Fourteen-year old Emily Slake yearns for 'a normal life'. She wants to return to the States to her old school and friends. For the last year and a half, Emily has been living in Aceh on the northern tip of Sumatra with her parents, who are there with World Physicians for Children. Uncle Matt, who has arrived from Boston for a tour on the neighboring island of Weh, invites Emily to spend a few days with him in the town of Sabang. Emily boards a ferry to Weh, hoping that her Uncle will convince her parents to let her return with him to Boston.

It is the Islamic month of Ramadan, a time for fasting, holidays, and family visits, and the boat is overloaded. Travelers notice the ferry tilting at an 'unnatural angle'. When the captain distributes life vests, Emily passes hers to a small boy. Upon inspection of the locker, Emily finds there are no more vests, and in the frenzy, the locker door closes behind her. She hears a voice - 'It won't open, This is what it's like to die, but it will be O.K. It will be quick' - and it's her own. Eventually, Emily struggles to the surface of the water. It's dusk, and the skyline is illuminated in orange and red, with pink clouds. The boat is upside down. She hears screams and splashing, and a chant rises, 'La ilaha illa Muhammad Rasul Allah' ('There is one God, Allah, Muhammad is the Messenger'.) Struggling to stay afloat, Emily hears a small voice crying, and it's the boy, Isman, to whom she gave the vest. The two form a bond, as Emily teaches him to swim, and he teaches her of his faith. Their hopes of reaching a point of light, seen in the darkness, wane positive and negative into the morning light.

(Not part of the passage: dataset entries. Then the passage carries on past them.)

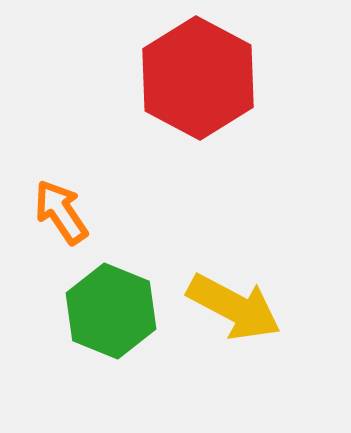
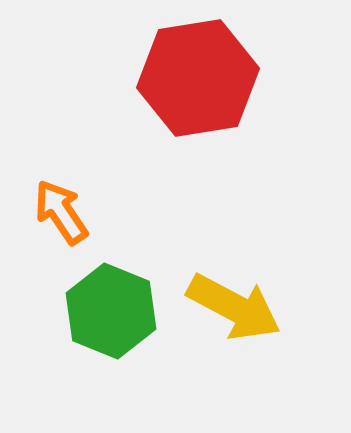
red hexagon: rotated 23 degrees clockwise
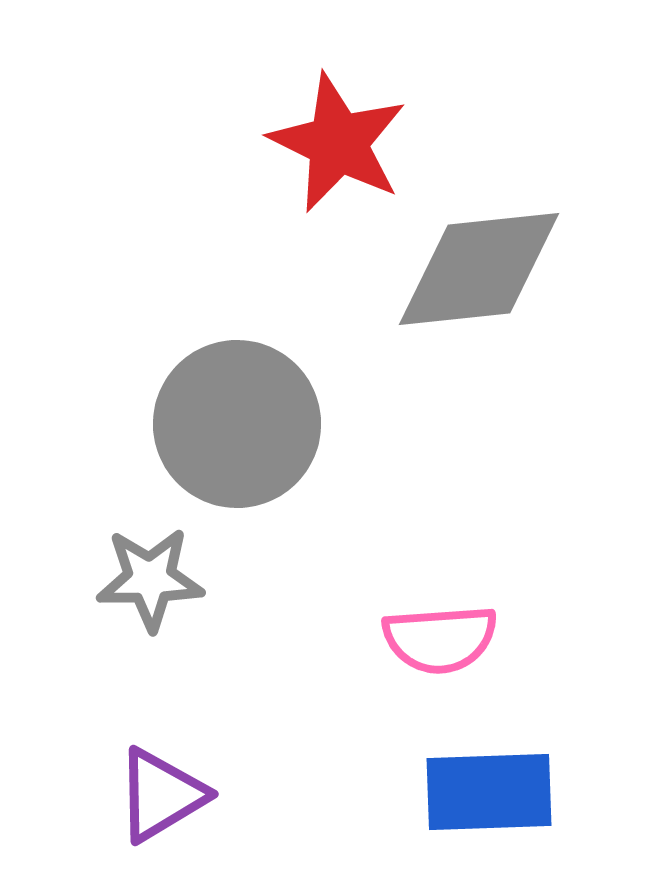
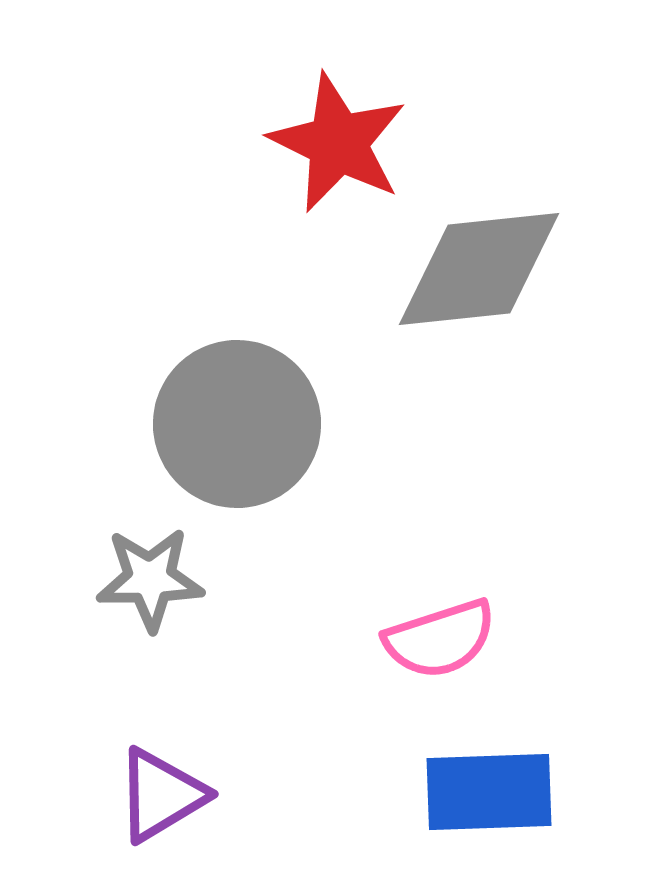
pink semicircle: rotated 14 degrees counterclockwise
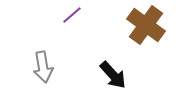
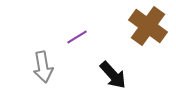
purple line: moved 5 px right, 22 px down; rotated 10 degrees clockwise
brown cross: moved 2 px right, 1 px down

Elizabeth Fama introduces readers to the culture of Indonesia, including a slower pace of life ('jam karet' or 'rubber time'); and personal beepers sounding off the time for afternoon prayer. Though I appreciated the drama of endurance and survival - the depiction of the will to live - I was disappointed by the lack of interaction with other victims and of mention of family concerns about Emily's absence. I also yearned for more descriptions of the country, its language, and its people. Fama's experience of living overseas as a child, and a real ferry disaster (in which an estimated 400 drowned in January 1996, off the coast of Sumatra) prompted the author to write Overboard.